Who was Rosa Parks?
Rosa Parks (1913 - 2005) was a civil rights activist. She is well-known for her refusal to surrender her seat on the bus for the benefit of a white citizen. Her actions ultimately resulted in her arrest and the beginning of the Montgomery Bus Boycott. This led to segregation laws being declared unconstitutional by the US Supreme Court. Rosa was very brave to say no, and deserves to be respected for her courage and determination. Many people looked up to her, especially as a symbol of the Civil Rights movement.
Work for Civil Rights
In 1955, Rosa Parks was an African-American living in Montgomery, Alabama, a city with laws that strictly segregated blacks and whites. On 1 December 1955, after her day of work as a seamstress at a local department store, Parks boarded a city bus. When she refused to give up her seat to a white man, the bus driver called police, and Parks was arrested and fined.
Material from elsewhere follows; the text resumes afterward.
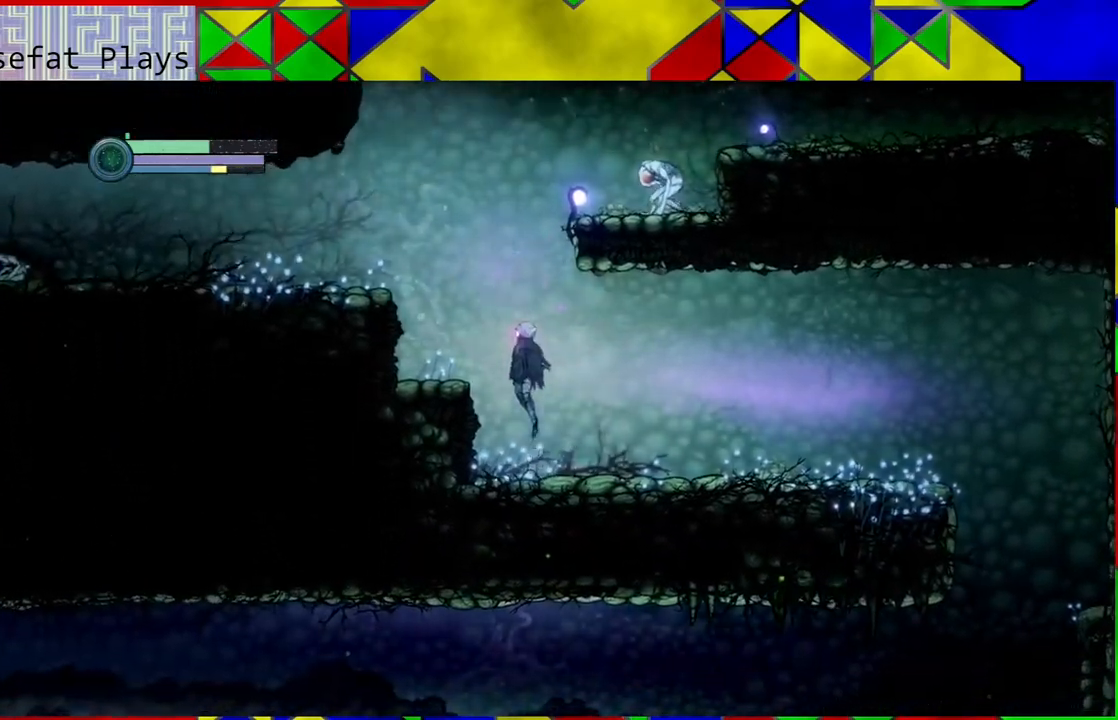
{"buttons": ["A"], "left_stick": "right", "right_stick": "center", "events": [[33, "left_stick", "right"], [300, "A", "down"], [450, "B", "up"]]}
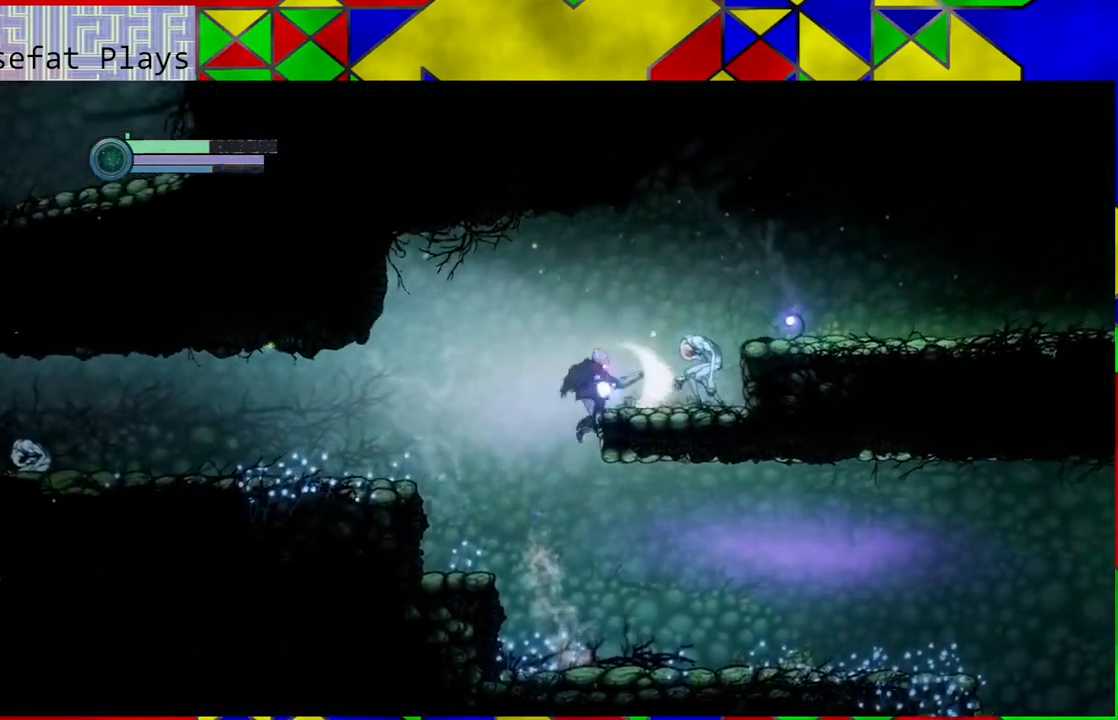
{"buttons": [], "left_stick": "left", "right_stick": "center", "events": [[33, "left_stick", "center"], [83, "A", "up"], [417, "left_stick", "left"]]}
The resulting bus boycott by African-Americans (led by Reverend Martin Luther King Jr.) caused a national sensation. The boycott was a success and led to desegregation in Montgomery and elsewhere in the United States. Over time, Parks became a national icon of civil rights and African-American pride. Parks worked as an aide to Michigan Congressman John Conyers, Jr. from 1966 until her retirement in 1988. She founded the Rosa and Raymond Parks Institute for Self Development in 1987. In 1996, she was awarded the Presidential Medal of Freedom by President Bill Clinton.